I call it “holism”. The Rebbe’s outlook on the world consists of a holistic approach; an approach that encompasses everything, connects everything precisely, without ignoring anything or rounding off any corners.

Usually this unique way of thinking is not written down as part of an article devoted to faith, or a talk about life in general. Rather, these matters are brought forth as clear, simple basic assumptions as the Rebbe discusses his Torah ideas. As I mentioned in the opening above, as one learns, one’s actual thinking changes. When I studied the Rebbe’s talk for Parashat Ki Tisa (Likutei Sichot 21, 3) I came upon, among other things, such a “basic assumption.”

The Rebbe analyzes the sin of the Golden Calf and the pardon that Mosh Rabbeinu requests from the Creator. First, the Rebbe wonders: How can there be a reality of sin at all? Why should a person sin? On the basis of his understanding of this point, he explains the pardon that Moshe seeks and the advice that Hashem gives him as to how to achieve it. The analysis starts out with the first assumption that we say every morning: “He Who renews in His goodness every day, always, the Creation Work.” And he asks: A Jew who knows and believes that the Creator renews and rejuvenates the world every minute, how could he possibly act against Hashem’s will – Hashem, who is keeping him alive right now and the next minute as well? A person might say that he has obstacles and things that hold him back – in other words, the world and the reality around me prevent me from serving Hashem! But that can’t be – and here we encounter that point of unique thinking that I’ve mentioned – “for, being a believer, the son of a believer, he knows for sure that even those things that are interfering with his life, they too were created ex nihilo, and so it would not be right to describe them as being truly created as contradictions to the will of Hashem! How could they really be obstacles to Yiddishkeit, to the Creator’s will, when they themselves were created right this minute by Hashem Himself?”

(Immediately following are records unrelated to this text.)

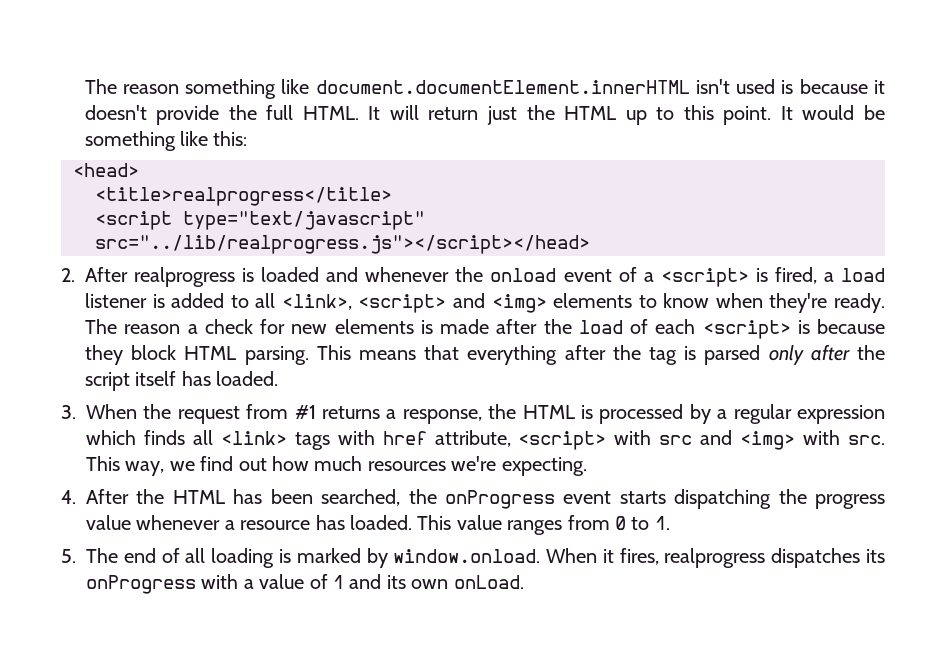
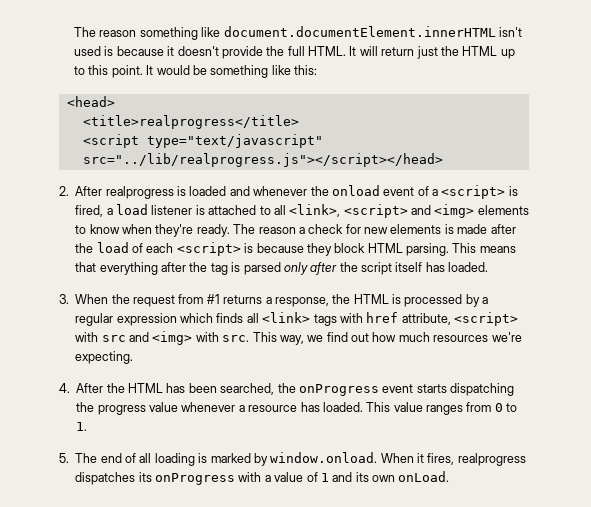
[171,293,225,308] added -> [208,205,257,215] attached

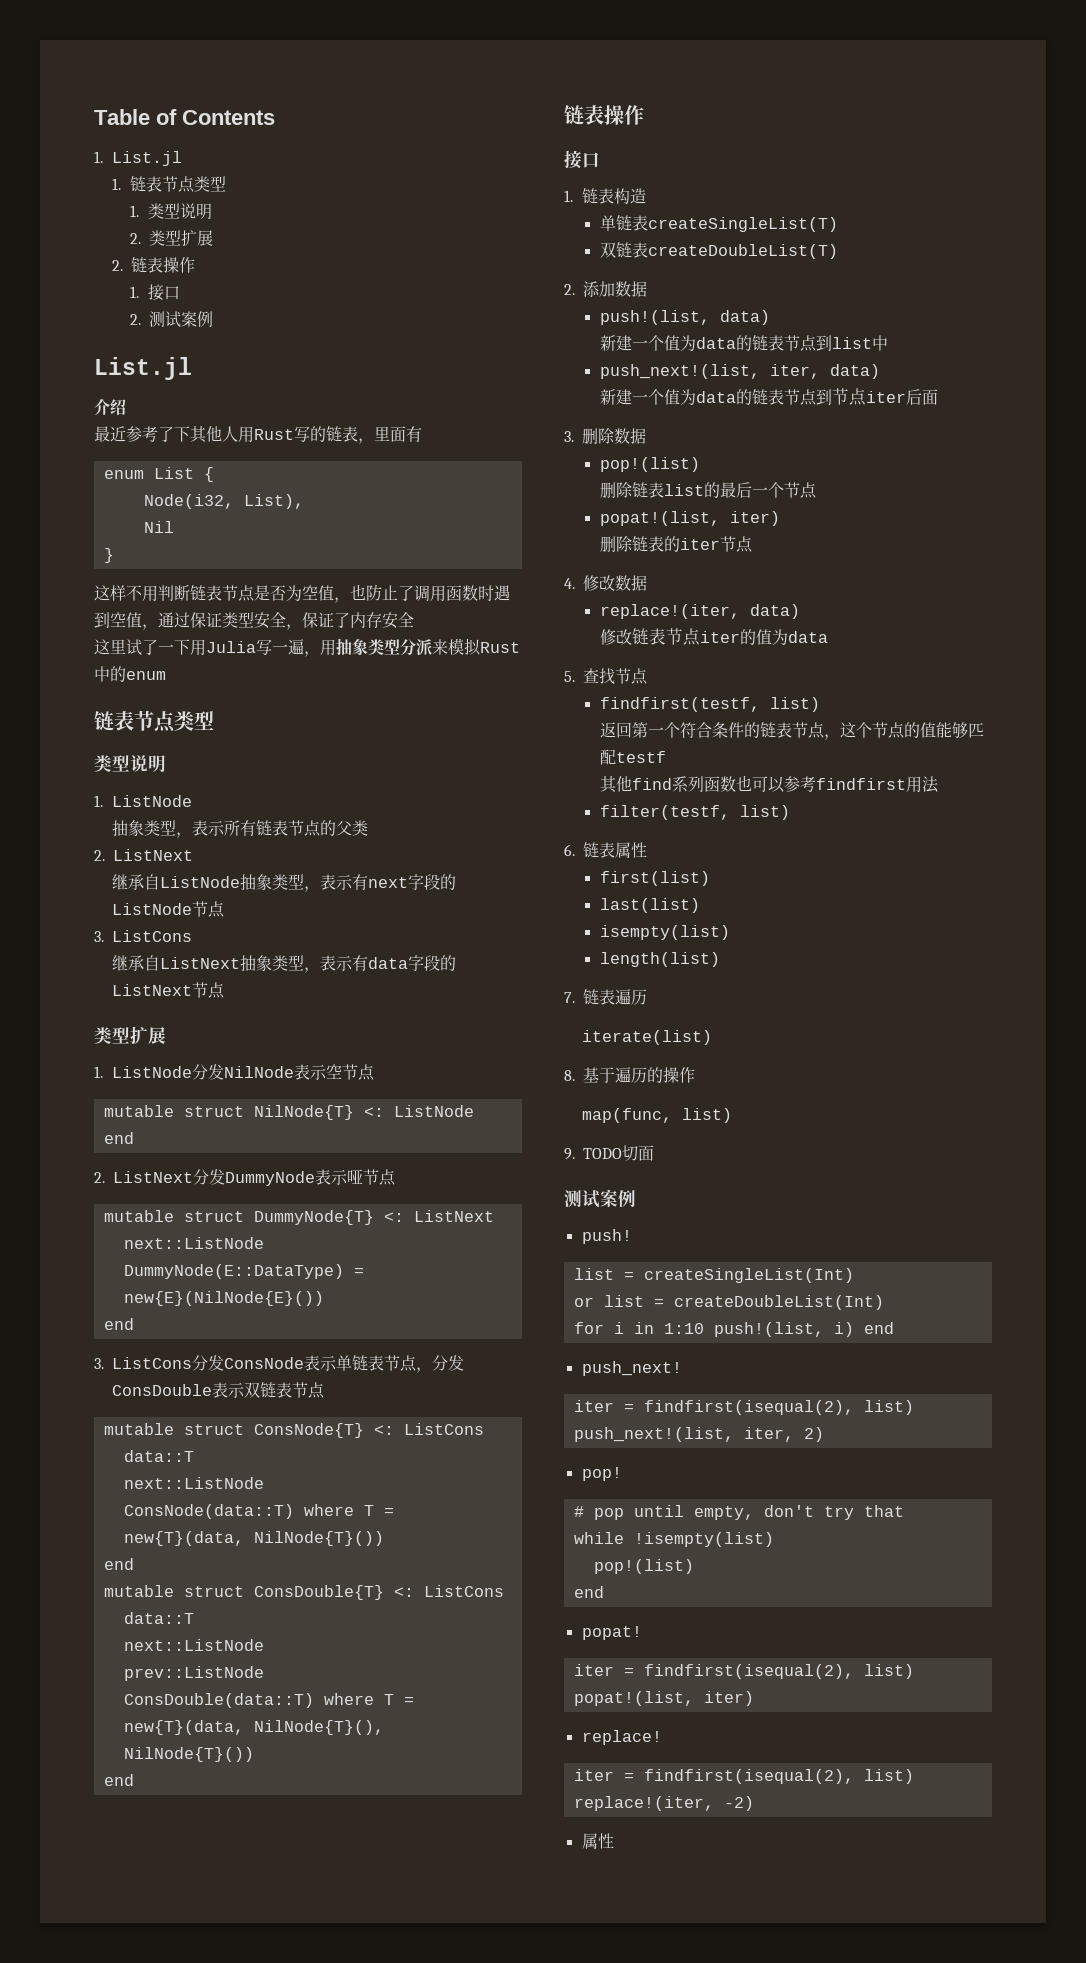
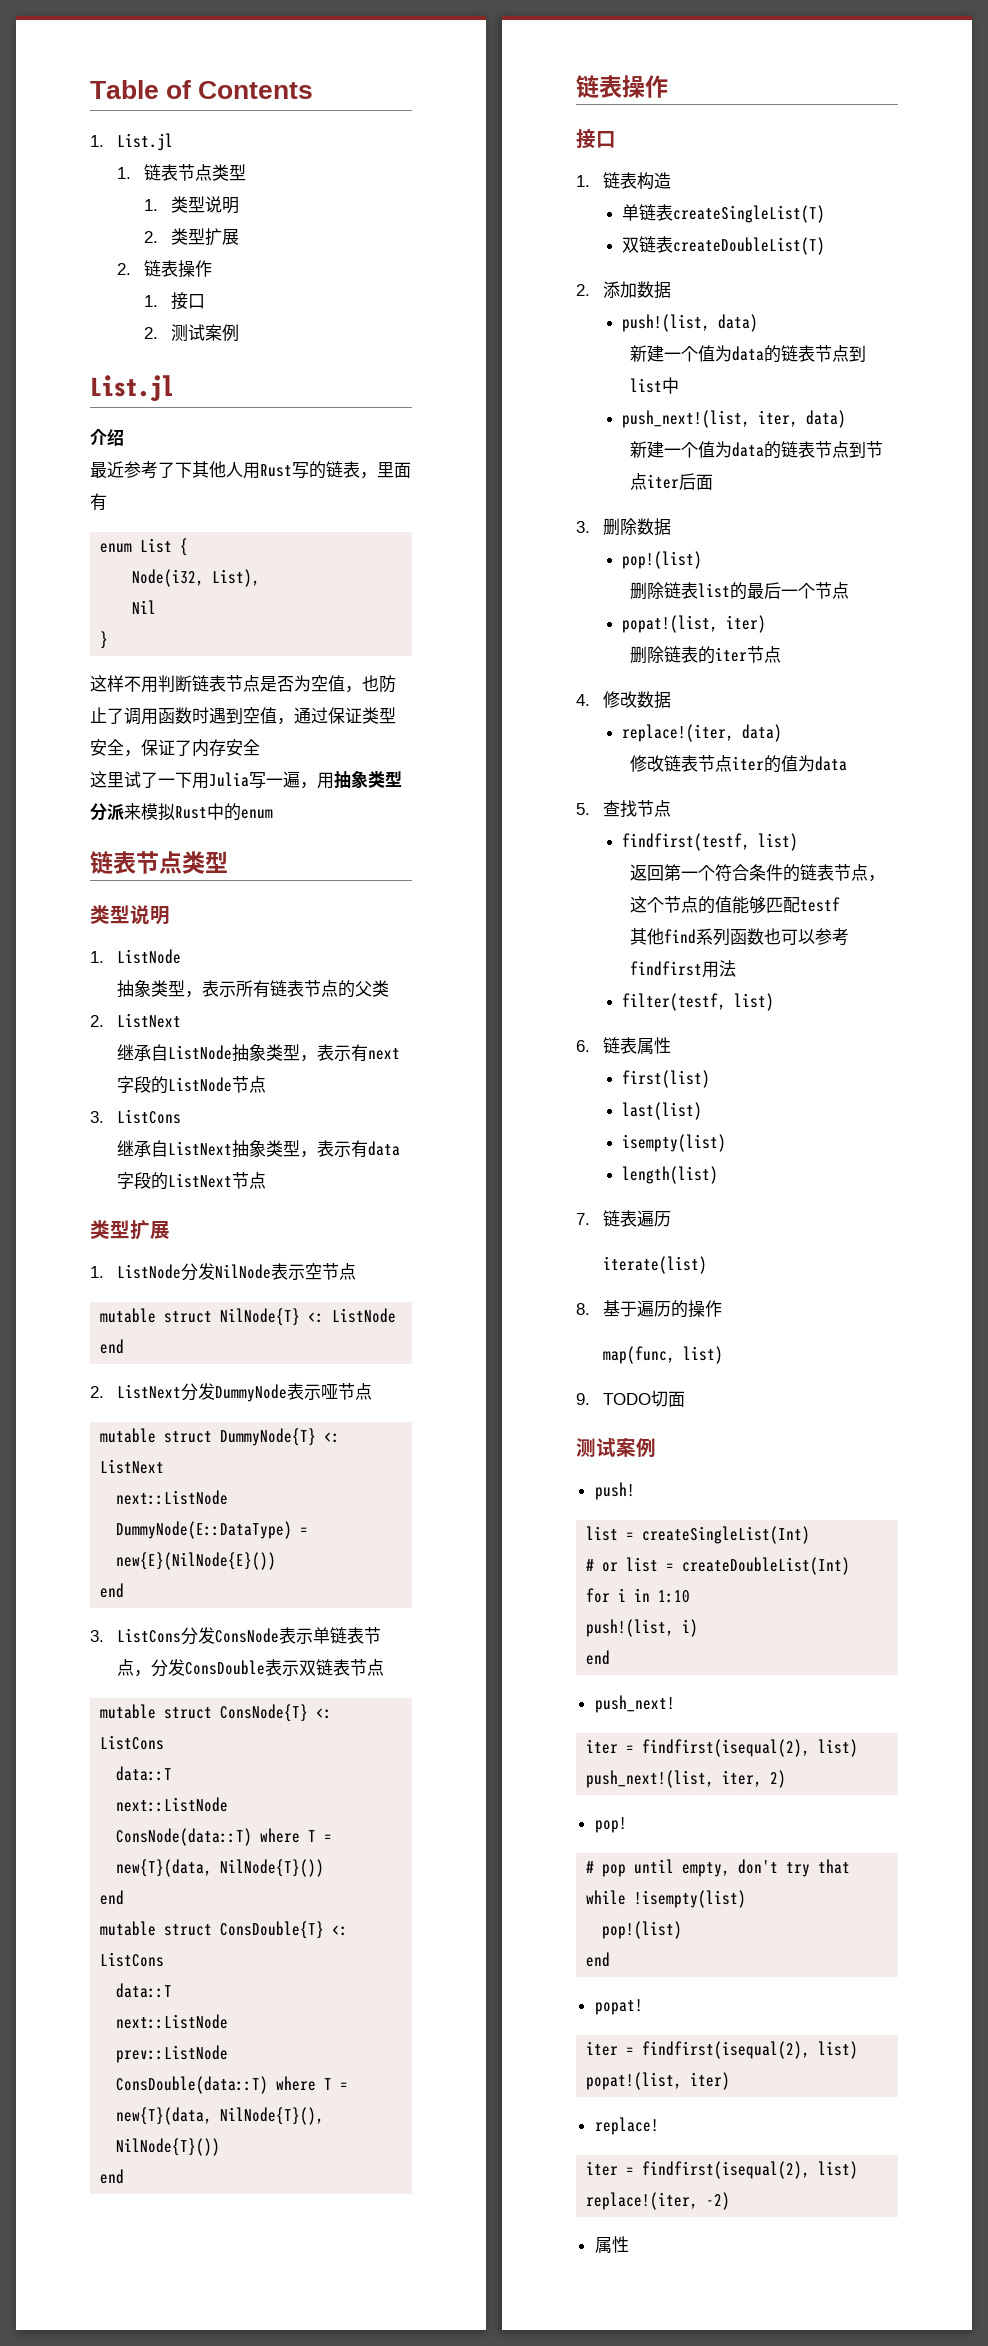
(854, 1275) none -> [586,1559,595,1571] #
(704, 1328) none -> (691, 1596) //
(854, 1329) none -> (699, 1628) //

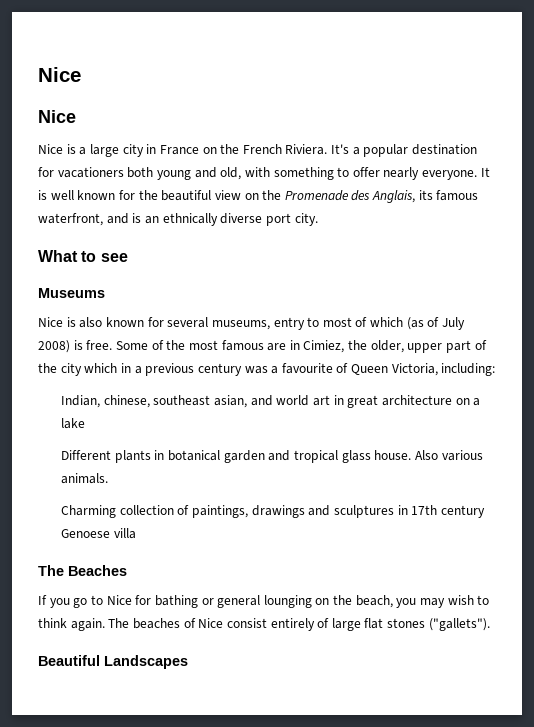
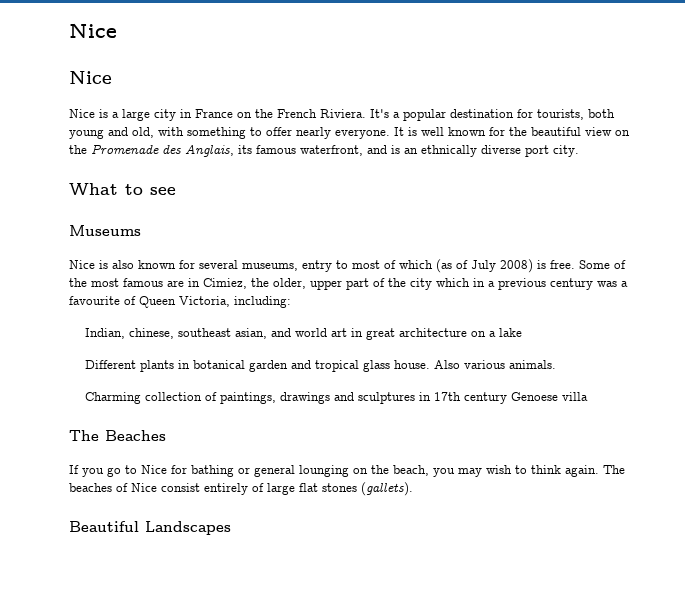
[57,167,124,178] vacationers -> [537,109,584,120] tourists,
[428,618,490,631] ("gallets"). -> [361,482,413,496] (gallets).

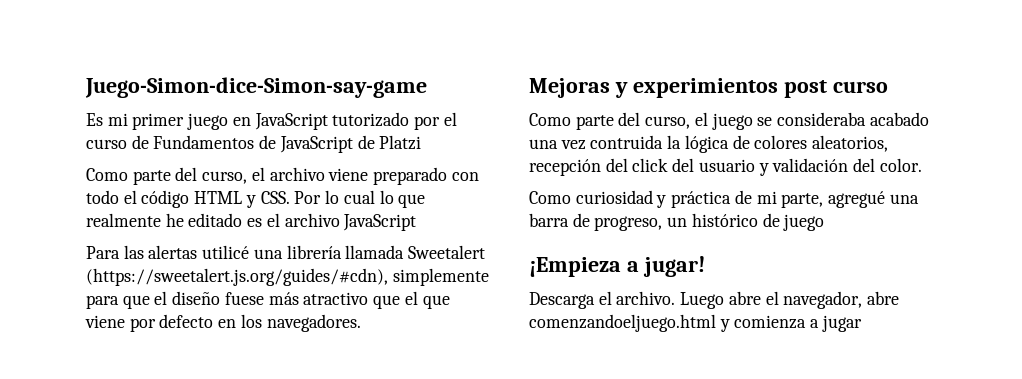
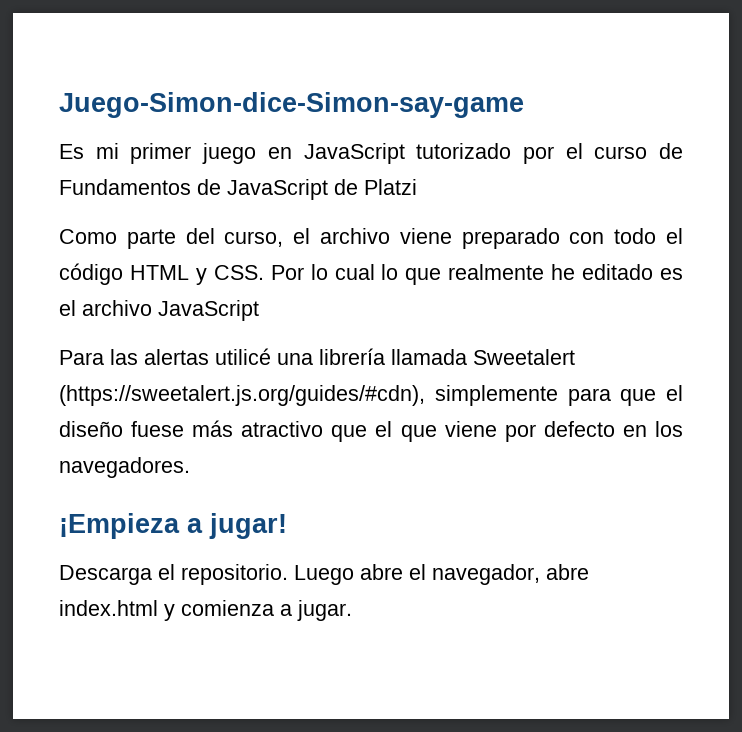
[529,78,888,98] [529,112,929,130] [529,135,889,153] [529,158,922,176] [529,190,919,208] [529,213,825,231] // Mejoras y experimientos post curso // Como parte del curso, el juego se consideraba acabado una vez contruida la lógica de colores aleatorios, recepción del click del usuario y validación del color. // Como curiosidad y práctica de mi parte, agregué una barra de progreso, un histórico de juego -> (190, 467) none
[616,291,676,305] archivo. -> [181,564,288,585] repositorio.
[529,314,716,332] comenzandoeljuego.html -> [59,600,158,616] index.html
[821,315,862,332] jugar -> [297,600,352,621] jugar.

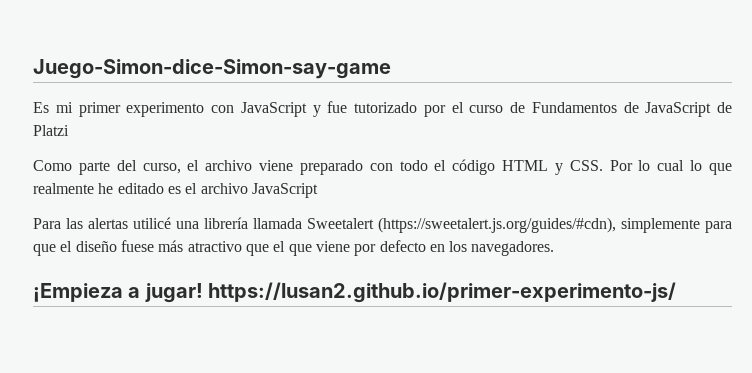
[202,143,405,164] juego en JavaScript -> [126,101,348,117] experimento con JavaScript y fue
[59,564,589,585] [59,600,352,621] // Descarga el repositorio. Luego abre el navegador, abre index.html y comienza a jugar. -> [208,282,677,303] https://lusan2.github.io/primer-experimento-js/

(The answer to this question about sin is “forgetfulness”. While sinning, Jews simply forget Hashem, Who is keeping them alive.)

This is the right moment to stop, look around, reassess our situation, examine our “obstacles and things that hold us back”, those things that interfere with our ability to do what should be done – and to think. To look into the Rebbe’s words and to ask ourselves: How could this really interfere – when it has been created this minute by Hashem?

With such a way of thinking, we will be able to cope much better with everything that is happening around us.

The New Age people will say it’s positive thinking.

The Chabadniks will explain that it’s actually redemptional thinking.